Quoted passage:
+ + + + +
Thursday, December 6, 2012

Book Review and Reminder of National Day of Remembrance and Action on Violence Against Women


The National Day of Remembrance and Action on Violence Against Women also known informally as White Ribbon Day is a day commemorated in Canada each December 6,  which is also the anniversary of the 1989 Ecole Polytechnique Massacre, in which fourteen women were singled out for their gender and murdered. The day is often marked by vigils, discussions and other reflections on violence against women. I put my review of "Conquest: Sexual Violence and American Indian Genocide" written by Andrea Smith here on my blog to remind us all that women are important, and we cannot be taken by conquest. It is books like Andrea Smith's that reminds us all, we are all very much fighters and survivors. Please take a moment on December 6, to remember our sisters, daughters, mothers, aunts, grandmothers who have been taken from us through violence, and pray that some day, that violence against our women happens no more.


Book Review: Conquest: Sexual Violence and American Indian Genocide
By Christine McFarlane

“Conquest: Sexual Violence and American Indian Genocide,” written by Andrea Smith and with a brief foreword written by Winona LaDuke is a book that is definitely difficult to read. Smith’s book is something that needs to be read in bits and pieces. If you try to ingest it in one shot, it can be very overwhelming. Taking breaks from it here and there helps you to understand the information you are taking in.

“Conquest: Sexual Violence and American Indian Genocide” is a revolutionary text. It is a book that goes into great length of discussing the different forms of violence that Native women and women of colour are subjected to. She mentions numerous forms of violence such as colonialism, genocide, racism and rape. These forms of violence can be seen as tools of genocide and their impact on Native women and women of colour are devastating. She gives a very thorough analysis of these issues and argues that the connections between these forms of violence are perpetrated by the state and by society at large.
+ + + + +
Given records:

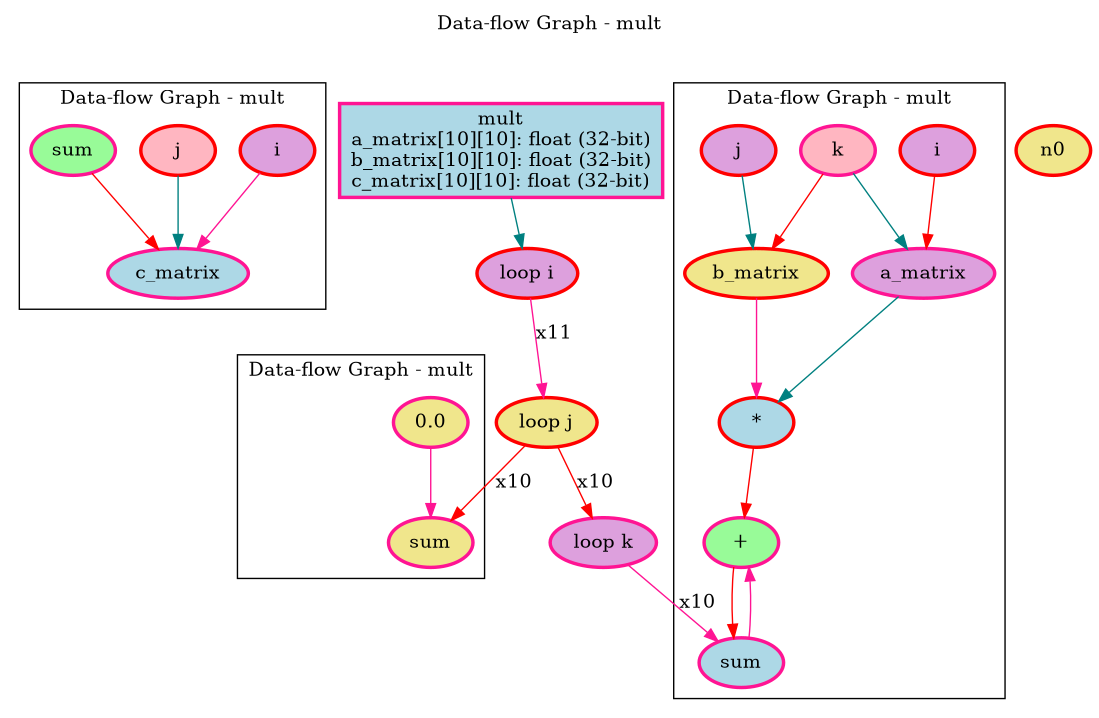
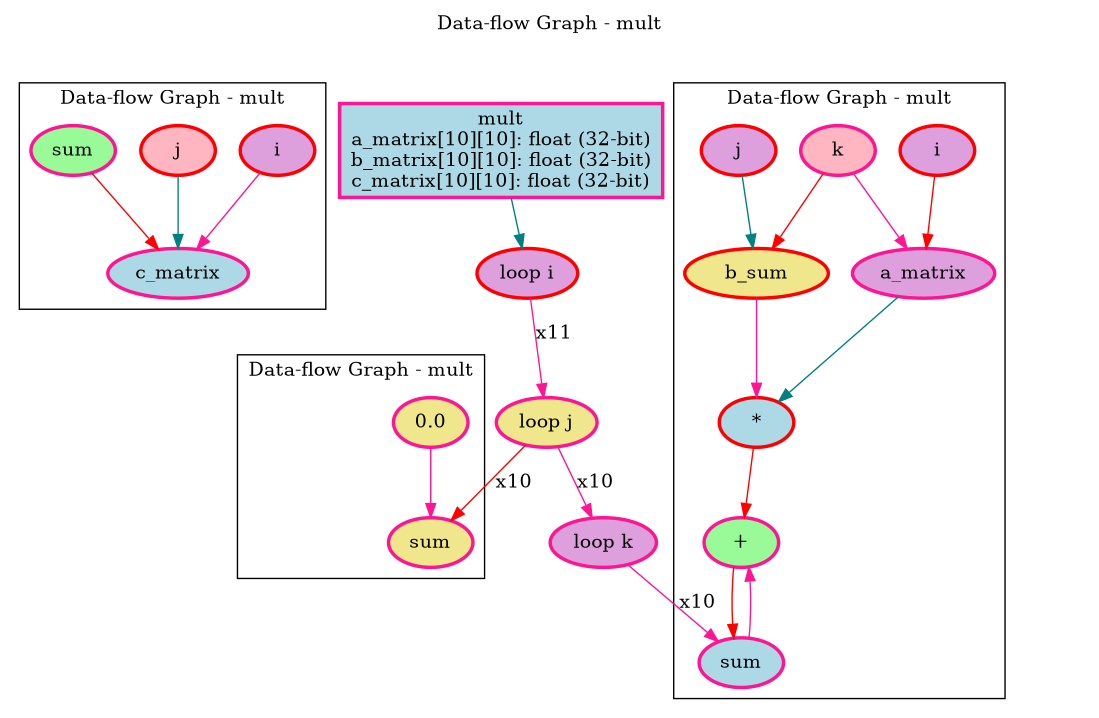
  digraph {
    label="Data-flow Graph - mult"
    labelloc=t
    node [color=deeppink fillcolor=plum penwidth=2.5 style=filled]
    edge [color=deeppink]
    n16 [fillcolor=lightblue label=c_matrix]
    n17 [color=red label=i]
    n18 [color=red fillcolor=lightpink label=j]
    n19 [fillcolor=palegreen label=sum]
    n7 [fillcolor=palegreen label="+"]
    n8 [fillcolor=lightblue label=sum]
    n9 [color=red fillcolor=lightblue label="*"]
    n10 [label=a_matrix]
    n11 [color=red label=i]
    n12 [fillcolor=lightpink label=k]
-   n13 [color=red fillcolor=khaki label=b_matrix]
+   n13 [color=red fillcolor=khaki label=b_sum]
    n15 [color=red label=j]
    n4 [fillcolor=khaki label=sum]
    n5 [fillcolor=khaki label=0.0]
    n1 [fillcolor=lightblue label="mult\na_matrix[10][10]: float (32-bit)\nb_matrix[10][10]: float (32-bit)\nc_matrix[10][10]: float (32-bit)\n" shape=box]
    n2 [color=red label="loop i"]
-   n3 [color=red fillcolor=khaki label="loop j"]
-   n0 [color=red fillcolor=khaki]
+   n3 [fillcolor=khaki label="loop j"]
    n6 [label="loop k"]
    subgraph cluster_1 {
      n16
      n17
      n18
      n19
    }
    subgraph cluster_2 {
      n7
      n8
      n9
      n10
      n11
      n12
      n13
      n15
    }
    subgraph cluster_3 {
      n4
      n5
    }
    subgraph cluster_4 {
    }
    n17 -> n16
    n18 -> n16 [color=teal]
    n19 -> n16 [color=red]
    n7 -> n8 [color=red]
    n8 -> n7
    n9 -> n7 [color=red]
    n10 -> n9 [color=teal]
    n11 -> n10 [color=red]
-   n12 -> n10 [color=teal]
+   n12 -> n10
    n12 -> n13 [color=red]
    n13 -> n9
    n15 -> n13 [color=teal]
    n5 -> n4
    n1 -> n2 [color=teal]
    n2 -> n3 [label=x11]
    n3 -> n4 [color=red label=x10]
-   n3 -> n6 [color=red label=x10]
+   n3 -> n6 [label=x10]
    n6 -> n8 [label=x10]
  }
+ + + + +
Tasks to carry out:
• 1. Quote everything in the White Ribbon Day post from "Book Review: Conquest: Sexual" down to "are taking in.".
• 2. Rewrite everything from the start of the listing down to the line containing "n8 [fillcolor=lightblue label=sum]", replacing "palegreen" with "lightgreen" and changing nothing else. Leave the pictures out.

Answers per task:
• 1.
Book Review: Conquest: Sexual Violence and American Indian Genocide
By Christine McFarlane

“Conquest: Sexual Violence and American Indian Genocide,” written by Andrea Smith and with a brief foreword written by Winona LaDuke is a book that is definitely difficult to read. Smith’s book is something that needs to be read in bits and pieces. If you try to ingest it in one shot, it can be very overwhelming. Taking breaks from it here and there helps you to understand the information you are taking in.

• 2.
  digraph {
    label="Data-flow Graph - mult"
    labelloc=t
    node [color=deeppink fillcolor=plum penwidth=2.5 style=filled]
    edge [color=deeppink]
    n16 [fillcolor=lightblue label=c_matrix]
    n17 [color=red label=i]
    n18 [color=red fillcolor=lightpink label=j]
    n19 [fillcolor=lightgreen label=sum]
    n7 [fillcolor=lightgreen label="+"]
    n8 [fillcolor=lightblue label=sum]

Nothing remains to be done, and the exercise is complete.